Other names recorded by McFarlane include Jean Charles de Menezes, mistakenly shot by police “chasing after fugitives on the run looking dark like us” in the aftermath of the London terror bombings in 2005; newspaper seller Ian Tomlinson; the shooting by police of Cherry Groce in her home in 1985, which sparked a riot in Brixton, south London; and the death of Mark Duggan, shot dead by police in 2011.
In the latter poem McFarlane carefully arranges the two, conflicting versions of Duggan’s death side by side. It led to riots in Tottenham, north London – not for the first time – and further, devastating conflagrations across London and other English cities in the summer of 2011. McFarlane ends his poem with these lines: “There are no angels to be found /in the shadows of the death of PC Blakelock,” a reference to the police officer hacked to death during the Tottenham riot of 1985.

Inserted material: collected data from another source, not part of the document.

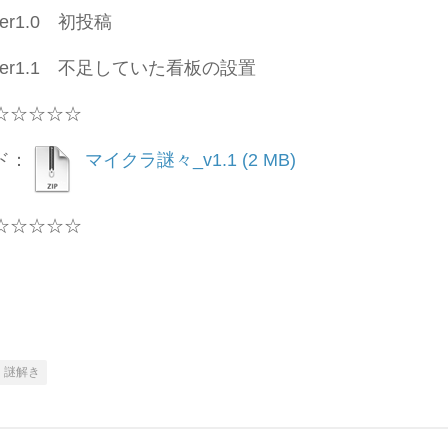
 ver1.0 初投稿
9 ver1.1 不足していた看板の設置
☆☆☆☆☆
ド：
マイクラ謎々_v1.1
☆☆☆☆☆
謎解き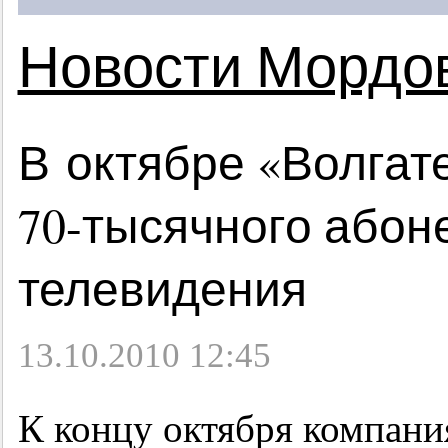
Новости Мордо
В октябре «Волгат
70-тысячного
абоне
телевидения
13.10.2010 12:45
К концу октября компани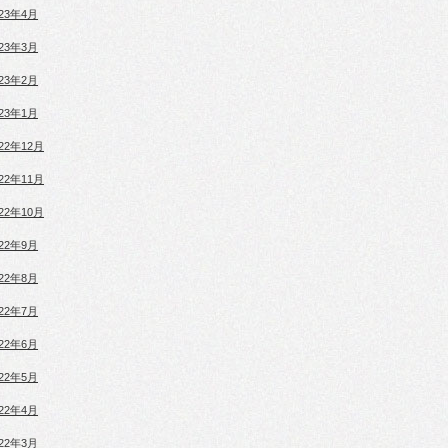
023年4月
023年3月
023年2月
023年1月
022年12月
022年11月
022年10月
022年9月
022年8月
022年7月
022年6月
022年5月
022年4月
022年3月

The first section of the collection, ‘New Millennium Journal’, covers public and personal events from 1999, including the Stephen Lawrence inquiry, the death of Tottenham MP Bernie Grant, Tony Blair being heckled at the WI, riots in Oldham, 9/11, and the Iraq war. Closer to home, there is the juxtaposition of one woman’s reaction to a small earthquake in Dudley in the West Midlands, and also plans to build a mosque there: “Earthquake? We dow do earthquakes round here … Muslim mosque? We dow do Muslims round here.”
The narrative is in the third person, and seen through the eyes of a “family man” and “activist”: “He’s speaking at public inquiries, tongue heavy with injustice, / teeth grinding to the sound of another death in custody … There’s a bitter taste, he needs something sweet”. The family man’s tangled personal life, his affairs and his wife’s distress, is interwoven with the more public events in a way that appears inescapably confessional, and unavoidable; racism is even encountered at a country hotel booked for a rendezvous.

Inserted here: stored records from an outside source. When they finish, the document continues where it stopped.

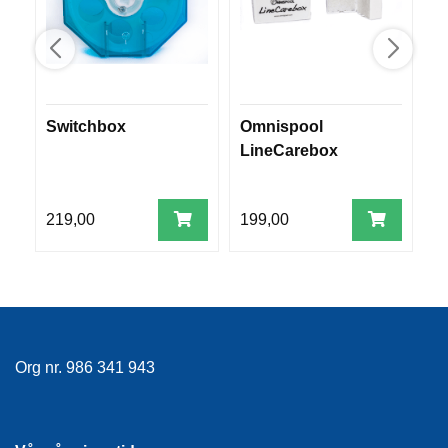
R
O
G
G
A
R
Switchbox
Omnispool
S
N
LineCarebox
L
F
L
219,00
199,00
1
Y
T
E
P
L
A
G
G
Org nr. 986 341 943
B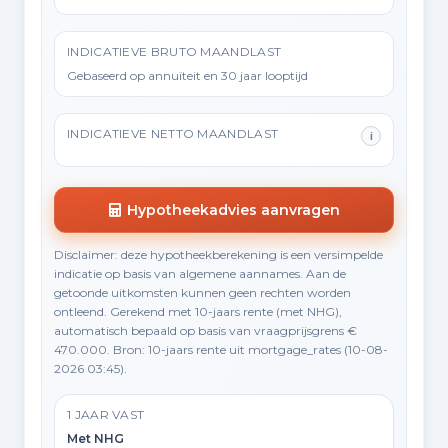
INDICATIEVE BRUTO MAANDLAST
Gebaseerd op annuïteit en 30 jaar looptijd
INDICATIEVE NETTO MAANDLAST
i
Hypotheekadvies aanvragen
Disclaimer: deze hypotheekberekening is een versimpelde
indicatie op basis van algemene aannames. Aan de
getoonde uitkomsten kunnen geen rechten worden
ontleend. Gerekend met 10-jaars rente (met NHG),
automatisch bepaald op basis van vraagprijsgrens €
470.000. Bron: 10-jaars rente uit mortgage_rates (10-08-
2026 03:45).
1 JAAR VAST
Met NHG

The third section, ‘Gospel According to Rasta’, tries to look at the issues in a more positive light. The opening poem concludes that “in a city of a hundred tongues / we should always make room for another one.” There are conversations between a Rasta character and “the writer”, in which the Rasta tries to calm the other’s anger, and talk him out of any physical retaliation, and a rueful poem about the British habit of queueing, that ends on a harsher note:
And there’s always is this
why we fought two bloody
world wars, to be over-
run by bloody foreigners?
(‘A British thing to do’)
These are the unmistakable voices of Brexit, that the current prime minister’s antenna seems permanently attuned to, to the shameful exclusion of all other voices.

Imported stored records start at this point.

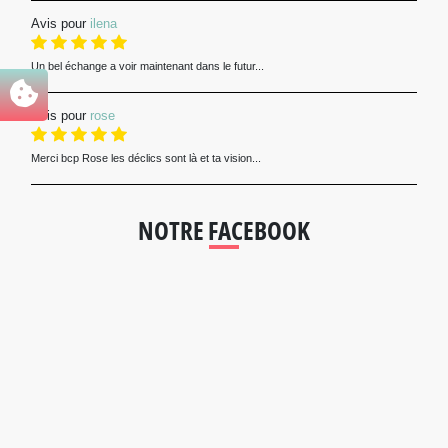
Avis pour
ilena
Un bel échange a voir maintenant dans le futur...
Avis pour
rose
Merci bcp Rose les déclics sont là et ta vision...
NOTRE FACEBOOK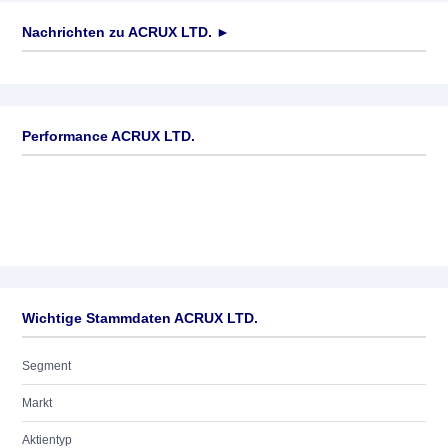
Nachrichten zu
ACRUX LTD.
►
Keine News verfügbar
Performance ACRUX LTD.
Wichtige Stammdaten ACRUX LTD.
Segment
Markt
Aktientyp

‘Writings in the Sky’ pays tribute to the international Black Lives Matter movement that originated in the US, and is a reminder of American poet Claudia Rankine’s book of poetry and prose about racism that won the Forward prize in 2015. The Healing Next Time can be seen as a British response to this ground-breaking work; McFarlane, a former anti-racism community worker in Birmingham, talks of “countless hours ruminating over Claudia Rankine” among his acknowledgements.
But his book is nevertheless his own, crafted in a variety of forms, about the virulent disease of racism in Britain that we have yet to eradicate. The optimism and feel-good multiculturalism of the London Olympics in 2012 has been replaced by ugly divisions revealed by a referendum four years later. The Healing Next Time helps us confront this reality, with its recording of the names of past victims, and of injustices that should never be forgotten. This is not just poetry that is about something: it is about an issue that should concern us all.